## THE INPUT
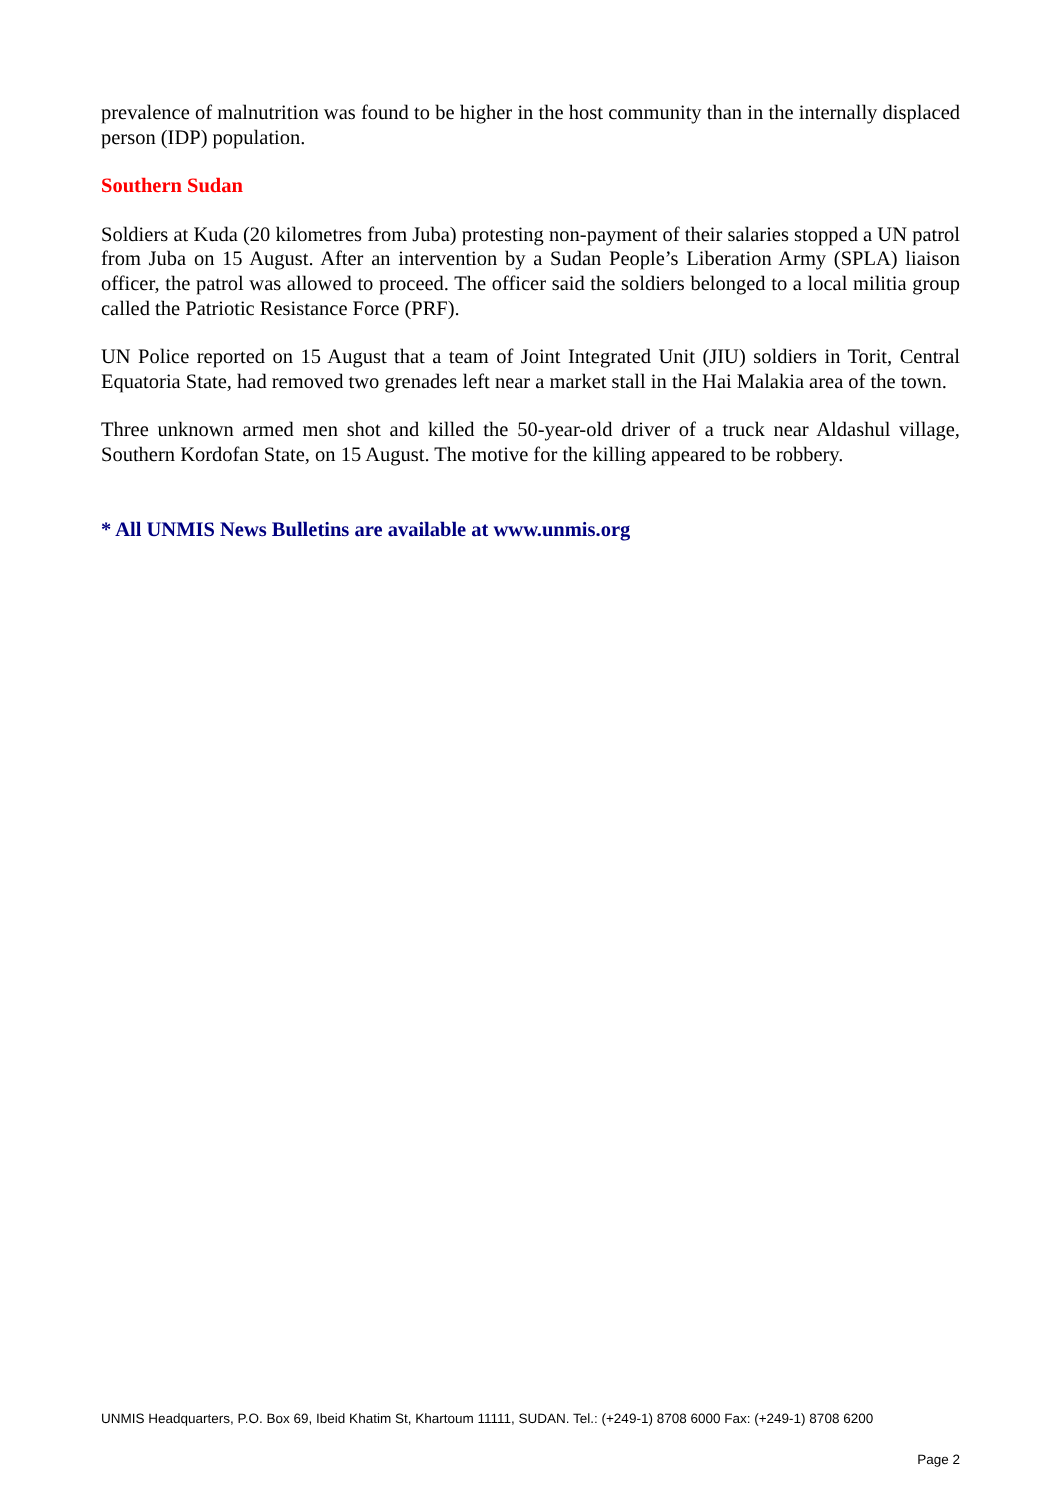prevalence of malnutrition was found to be higher in the host community than in the internally displaced person (IDP) population.
Southern Sudan
Soldiers at Kuda (20 kilometres from Juba) protesting non-payment of their salaries stopped a UN patrol from Juba on 15 August. After an intervention by a Sudan People’s Liberation Army (SPLA) liaison officer, the patrol was allowed to proceed. The officer said the soldiers belonged to a local militia group called the Patriotic Resistance Force (PRF).
UN Police reported on 15 August that a team of Joint Integrated Unit (JIU) soldiers in Torit, Central Equatoria State, had removed two grenades left near a market stall in the Hai Malakia area of the town.
Three unknown armed men shot and killed the 50-year-old driver of a truck near Aldashul village, Southern Kordofan State, on 15 August. The motive for the killing appeared to be robbery.
* All UNMIS News Bulletins are available at www.unmis.org
UNMIS Headquarters, P.O. Box 69, Ibeid Khatim St, Khartoum 11111, SUDAN. Tel.: (+249-1) 8708 6000 Fax: (+249-1) 8708 6200
Page 2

## AIM OF THE TASK
Reproduce every line from the entries that holds the word "Southern".

## SOLVED PROBLEM
Southern Sudan
Three unknown armed men shot and killed the 50-year-old driver of a truck near Aldashul village, Southern Kordofan State, on 15 August. The motive for the killing appeared to be robbery.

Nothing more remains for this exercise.